我見を断ずるとは、知見上の煩悩惑、すなわち見惑を断ずることを指します。見惑には、意識の知見上の迷いがあるのみならず、最も重要なのは意根が無始劫以来にわたる知見上の迷いです。見惑は見道時に断ずべき知見上の煩悩であり、すなわち不正確な知見を断除することであり、主に第六識・第七識の誤った知見と観点を含みます。思惑は修道時に断ずべき思想観念上の煩悩であり、貪欲・瞋恚・愚痴・慢心などの煩悩惑を指します。
見惑は初果を証得する際に断たれ、思惑は三果と四果の時に断たれます。すなわち初禅を証得した後に初めて断ち始めることができます。貪愛と瞋恚を断つのは三果の者であり、一念の無明愚痴我執を断つのは四果の者です。また意根の我見も見惑に属し、知見上の煩悩惑であり、初めて見道する際に断ずべきものです。意根の思惑煩悩は二果時に降伏させ、三果時に断除を開始し、完全に断尽するのは四果の者であり、八地菩薩に相当します。

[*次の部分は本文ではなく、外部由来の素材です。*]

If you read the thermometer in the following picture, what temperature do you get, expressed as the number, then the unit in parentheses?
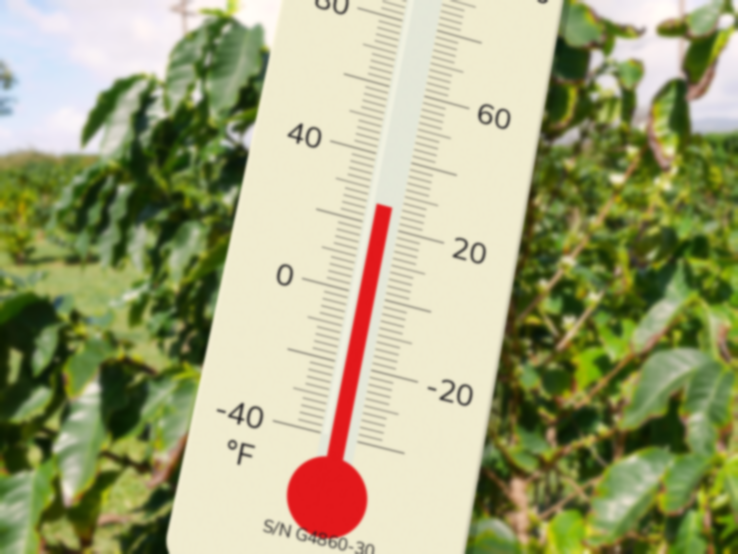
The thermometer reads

初果で我見を断つ場合、必ず意根の我見を含みます。もし意根の我見を含まないならば、初果を証得することは極めて容易なこととなります。しかし実際には容易ではなく、多くの人々が阿含経を一生学んでも初果を証得できません。実際、多くの人々の意識は一切の法が虚妄であり、夢幻泡影の如きものであることを理解していても、我見を断つことができず、初果の者となることができないのです。
意識心の我見は断除し易く、これは慧が強く、法を聞けば即ち思惟観行することができ、我見と無明を容易に破ることができるためです。しかし意根は比較的困難であり、意根の我見と無明が根深く固着しており、意根の智慧が弱く、接触した法義を速やかに理解することができず、必ず意識の思惟力に依拠し、意識が提供する資料とデータを必要とし、それらを参考にして初めて意根が無我の理を思量確認し、我見を断除することができるのです。